> Exercise description: Please write out exactly the lines of the data below from the line holding "Bookkeeping and payroll" through the line holding "quality workmanship to every project. We", and leave out the rest.

[Extracted data entries]

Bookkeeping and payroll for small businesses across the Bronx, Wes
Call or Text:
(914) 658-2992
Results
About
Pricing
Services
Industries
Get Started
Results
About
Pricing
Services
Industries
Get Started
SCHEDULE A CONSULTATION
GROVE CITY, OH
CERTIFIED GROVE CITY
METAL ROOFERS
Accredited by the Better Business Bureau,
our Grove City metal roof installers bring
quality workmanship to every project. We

* * *

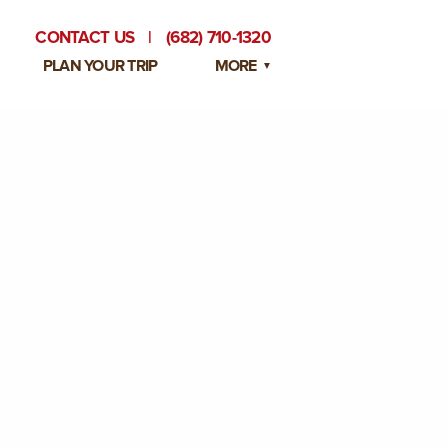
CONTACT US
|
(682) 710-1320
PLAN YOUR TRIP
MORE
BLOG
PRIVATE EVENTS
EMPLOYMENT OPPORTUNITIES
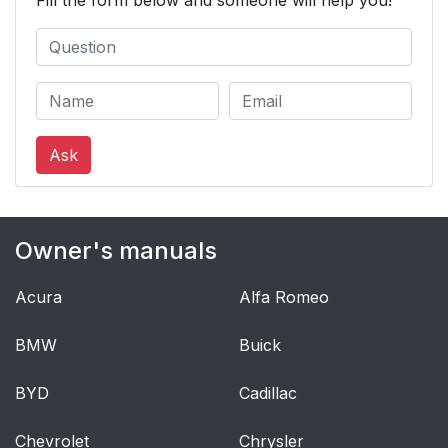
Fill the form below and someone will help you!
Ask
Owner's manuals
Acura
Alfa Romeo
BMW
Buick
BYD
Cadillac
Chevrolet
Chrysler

> Result for this task:
Bookkeeping and payroll for small businesses across the Bronx, Wes
Call or Text:
(914) 658-2992
Results
About
Pricing
Services
Industries
Get Started
Results
About
Pricing
Services
Industries
Get Started
SCHEDULE A CONSULTATION
GROVE CITY, OH
CERTIFIED GROVE CITY
METAL ROOFERS
Accredited by the Better Business Bureau,
our Grove City metal roof installers bring
quality workmanship to every project. We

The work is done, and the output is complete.